What Mokoto left out was that 'first blood' often meant 'last blood.' Many a captain’s bones ended up in graves of dark algae over one drop of blood.
“No magic neither, ya,” Vinsant said. He pulled a razor sharp dagger from his sash. “I use this stabber.”
Loranna nodded and patted her collapsed parasol. “I have my weapon.”
Vinsant gave the parasol a wary look but nodded, and the challenge began.
Loranna had seen him spar with Mokoto once. Mokoto had smiled at his attacks—quick and strong as they seemed. She’d called him reckless and sloppy. Disarmed him on his first thrust.
Seeing his crooked grin and the practiced ease in holding the “stabber,” Loranna didn’t need a reminder that she wasn’t Mokoto.
But then again, she had no intention of letting that dagger get close enough to try a disarm.

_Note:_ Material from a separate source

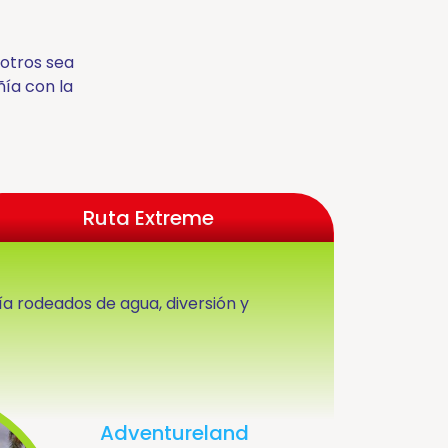
sotros sea
ñía con la
Ruta Extreme
ía rodeados de agua, diversión y
Adventureland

Instead, she slid open her parasol and held it before her like a shield of silk. Then, as Vinsant took a cautious step forward, she began spinning the handle, causing the coiled serpent engraved on its canopy to blur. To become a spiraling ouroboros.
“No magic!” Vinsant snarled.
“No magic," Loranna agreed. "Just elegance.” She circled Vinsant in the reverse direction of her canopy's spin.
Vinsant’s eyebrows squished together. His eyes darted across the spinning parasol while he circled with Loranna and tried keeping his balance on the ever-shifting Ilith Saran.
Loranna stayed patient. Waiting. Circling. Spinning.
Finally, Vinsant growled and lunged forward with an off-balance strike. Loranna pulled away, collapsing the parasol and sweeping him aside like an old matador would a minotaur. As he stumbled by, she skipped back and holding her parasol two handed, like a crossbow, pointed it at his leg.
With a playful grin, she clicked the button on the handle, and a bolt sprung from the parasol’s tip.
It was a good shot. It would have been perfect had the Ilith Saran not swayed just slightly.
The bolt sailed at Vinsant’s left leg and tore through his baggy pantaloons. He froze at the strike. Then, wide-eyed, he reached down and pulled at the fabric, exposing his dark skin. He patted around for blood… and then smiled in surprise when he didn’t find any.
Loranna felt a bead of sweat roll down her back as he stalked towards her, dagger pointing high like a shark fin.
“Maybe, I like you too much fer killin', Cap’n. Maybe not. But we’re dumping this garbage.”